Sounds like you've got there.

One issue here is that your 10gpm is being fed by a gear pump which regardless of the pressure downstream will only let 10pm through the pump. Other pumps might let more through if the pressure downstream went negative to inlet pressure into the pump ( probably atmospheric but then we don't have details.

But follow the mass flow.

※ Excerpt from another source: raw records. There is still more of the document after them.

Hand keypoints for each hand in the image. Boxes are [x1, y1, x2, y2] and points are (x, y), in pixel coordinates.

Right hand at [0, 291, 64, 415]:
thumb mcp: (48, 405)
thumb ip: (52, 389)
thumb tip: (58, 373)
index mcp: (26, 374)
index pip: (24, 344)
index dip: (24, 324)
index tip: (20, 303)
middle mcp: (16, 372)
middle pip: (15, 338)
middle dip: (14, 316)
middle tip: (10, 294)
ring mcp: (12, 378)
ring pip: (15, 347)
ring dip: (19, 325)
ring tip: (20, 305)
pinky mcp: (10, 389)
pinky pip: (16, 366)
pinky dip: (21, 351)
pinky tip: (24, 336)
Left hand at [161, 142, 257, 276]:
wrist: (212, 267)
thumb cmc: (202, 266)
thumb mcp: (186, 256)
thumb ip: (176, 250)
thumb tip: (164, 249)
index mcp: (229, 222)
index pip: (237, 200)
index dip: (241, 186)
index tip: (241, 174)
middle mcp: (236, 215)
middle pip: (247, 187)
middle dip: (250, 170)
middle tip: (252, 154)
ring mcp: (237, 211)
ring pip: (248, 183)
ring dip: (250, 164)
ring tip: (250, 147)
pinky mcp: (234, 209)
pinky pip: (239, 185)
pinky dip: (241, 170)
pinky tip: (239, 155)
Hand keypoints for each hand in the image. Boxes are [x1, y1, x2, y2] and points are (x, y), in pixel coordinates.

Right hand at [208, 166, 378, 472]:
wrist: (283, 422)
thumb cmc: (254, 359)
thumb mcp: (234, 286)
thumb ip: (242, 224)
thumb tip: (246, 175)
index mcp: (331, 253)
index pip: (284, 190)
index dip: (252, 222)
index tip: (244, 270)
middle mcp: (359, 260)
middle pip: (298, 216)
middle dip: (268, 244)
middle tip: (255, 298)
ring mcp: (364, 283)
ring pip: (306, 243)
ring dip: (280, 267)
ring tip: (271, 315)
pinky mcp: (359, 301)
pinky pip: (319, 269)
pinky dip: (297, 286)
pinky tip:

It cannot be created or destroyed!

Remember - More details = better answers
Also: If you get a response it's polite to respond to it.

 

[hydtools]

Why connect the rod end to any hydraulic input? The prevailing load is enough to move the piston to retract all the time. Make the setup single acting.

Ted

 

[akkamaan]

The answer is air

Is "air" and "vacuum" the same thing?
If we theoretically do not let any air in on the rod side while expanding the volume on the rod side there is no air. It must be a vacuum.
That vacuum will be in form of uncompressed oil, extracted gas "bubbles" from the oil, or just "nothing". The process that leads to "cavitation".

So I think it is better to give it the term "vacuum" than calling it "air"...

 

[LittleInch]

Yes but when is a "vacuum" not a "vacuum"? - When it is more than 0 psia. With the gases and oil vapour it would be, as hydraulics guy says, "air but at a pressure lower than atmospheric. The only question is how much lower? Could be 100mbara, could be 900 mbara, but it's still "air".

Semantics and different to what most people understand as "vacuum", but otherwise you need to define quite closely what you mean by "vacuum"

Even a search on definition has both of those - "a space entirely devoid of matter" and "a condition well below atmospheric pressure"


Remember - More details = better answers
Also: If you get a response it's polite to respond to it.

 

[akkamaan]

If you start with a 100% sealed container filled with 10cui of atmospheric pressure air and expand the volume we will get "vacuumed" air (with its normal contents of the gases of O, N, CO2, etc) we will get "air" under a certain level of vacuum.
BUT
If we start with a container filled with 10cui liquid at atmospheric pressure and expand the volume we will get "liquid" under a certain level of vacuum.
AND
If we start with a container filled with "nothing" at atmospheric pressure ie the volume 0 (zero) and expand the volume we will get a vacuum with "nothing" in it (if you don't extract molecules from the casing material.